Please transcribe the data that follows, keeping every line exact.
Listed entries below:
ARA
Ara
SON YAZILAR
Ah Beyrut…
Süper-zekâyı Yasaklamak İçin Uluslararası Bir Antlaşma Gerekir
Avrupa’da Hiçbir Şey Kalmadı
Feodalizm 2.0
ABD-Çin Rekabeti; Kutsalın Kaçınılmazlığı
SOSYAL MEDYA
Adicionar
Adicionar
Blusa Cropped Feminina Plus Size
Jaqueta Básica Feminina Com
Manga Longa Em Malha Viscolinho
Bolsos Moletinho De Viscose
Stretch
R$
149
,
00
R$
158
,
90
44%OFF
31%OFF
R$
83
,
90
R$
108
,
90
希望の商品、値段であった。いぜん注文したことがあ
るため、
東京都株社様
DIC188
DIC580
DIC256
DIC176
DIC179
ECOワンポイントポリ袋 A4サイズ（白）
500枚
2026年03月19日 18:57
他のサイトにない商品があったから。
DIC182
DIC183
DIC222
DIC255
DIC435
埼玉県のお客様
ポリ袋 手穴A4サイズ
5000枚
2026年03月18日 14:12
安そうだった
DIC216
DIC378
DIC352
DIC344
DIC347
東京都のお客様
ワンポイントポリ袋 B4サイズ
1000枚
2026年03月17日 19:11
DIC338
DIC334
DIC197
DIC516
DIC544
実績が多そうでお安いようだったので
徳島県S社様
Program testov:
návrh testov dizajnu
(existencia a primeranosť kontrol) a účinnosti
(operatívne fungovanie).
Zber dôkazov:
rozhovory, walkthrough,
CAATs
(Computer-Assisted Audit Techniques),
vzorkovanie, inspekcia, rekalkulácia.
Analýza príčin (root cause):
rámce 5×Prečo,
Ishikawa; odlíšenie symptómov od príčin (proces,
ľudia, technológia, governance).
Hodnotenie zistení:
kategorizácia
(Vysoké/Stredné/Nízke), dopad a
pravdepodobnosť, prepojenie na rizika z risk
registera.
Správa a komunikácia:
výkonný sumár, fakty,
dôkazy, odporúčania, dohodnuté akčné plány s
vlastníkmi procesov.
End of Listed entries.
• _Exercise solution_:
ARA
Ara
SON YAZILAR
Ah Beyrut…
Süper-zekâyı Yasaklamak İçin Uluslararası Bir Antlaşma Gerekir
Avrupa’da Hiçbir Şey Kalmadı
Feodalizm 2.0
ABD-Çin Rekabeti; Kutsalın Kaçınılmazlığı
SOSYAL MEDYA
Adicionar
Adicionar
Blusa Cropped Feminina Plus Size
Jaqueta Básica Feminina Com
Manga Longa Em Malha Viscolinho
Bolsos Moletinho De Viscose
Stretch
R$
149
,
00
R$
158
,
90
44%OFF
31%OFF
R$
83
,
90
R$
108
,
90
希望の商品、値段であった。いぜん注文したことがあ
るため、
東京都株社様
DIC188
DIC580
DIC256
DIC176
DIC179
ECOワンポイントポリ袋 A4サイズ（白）
500枚
2026年03月19日 18:57
他のサイトにない商品があったから。
DIC182
DIC183
DIC222
DIC255
DIC435
埼玉県のお客様
ポリ袋 手穴A4サイズ
5000枚
2026年03月18日 14:12
安そうだった
DIC216
DIC378
DIC352
DIC344
DIC347
東京都のお客様
ワンポイントポリ袋 B4サイズ
1000枚
2026年03月17日 19:11
DIC338
DIC334
DIC197
DIC516
DIC544
実績が多そうでお安いようだったので
徳島県S社様
Program testov:
návrh testov dizajnu
(existencia a primeranosť kontrol) a účinnosti
(operatívne fungovanie).
Zber dôkazov:
rozhovory, walkthrough,
CAATs
(Computer-Assisted Audit Techniques),
vzorkovanie, inspekcia, rekalkulácia.
Analýza príčin (root cause):
rámce 5×Prečo,
Ishikawa; odlíšenie symptómov od príčin (proces,
ľudia, technológia, governance).
Hodnotenie zistení:
kategorizácia
(Vysoké/Stredné/Nízke), dopad a
pravdepodobnosť, prepojenie na rizika z risk
registera.
Správa a komunikácia:
výkonný sumár, fakty,
dôkazy, odporúčania, dohodnuté akčné plány s
vlastníkmi procesov.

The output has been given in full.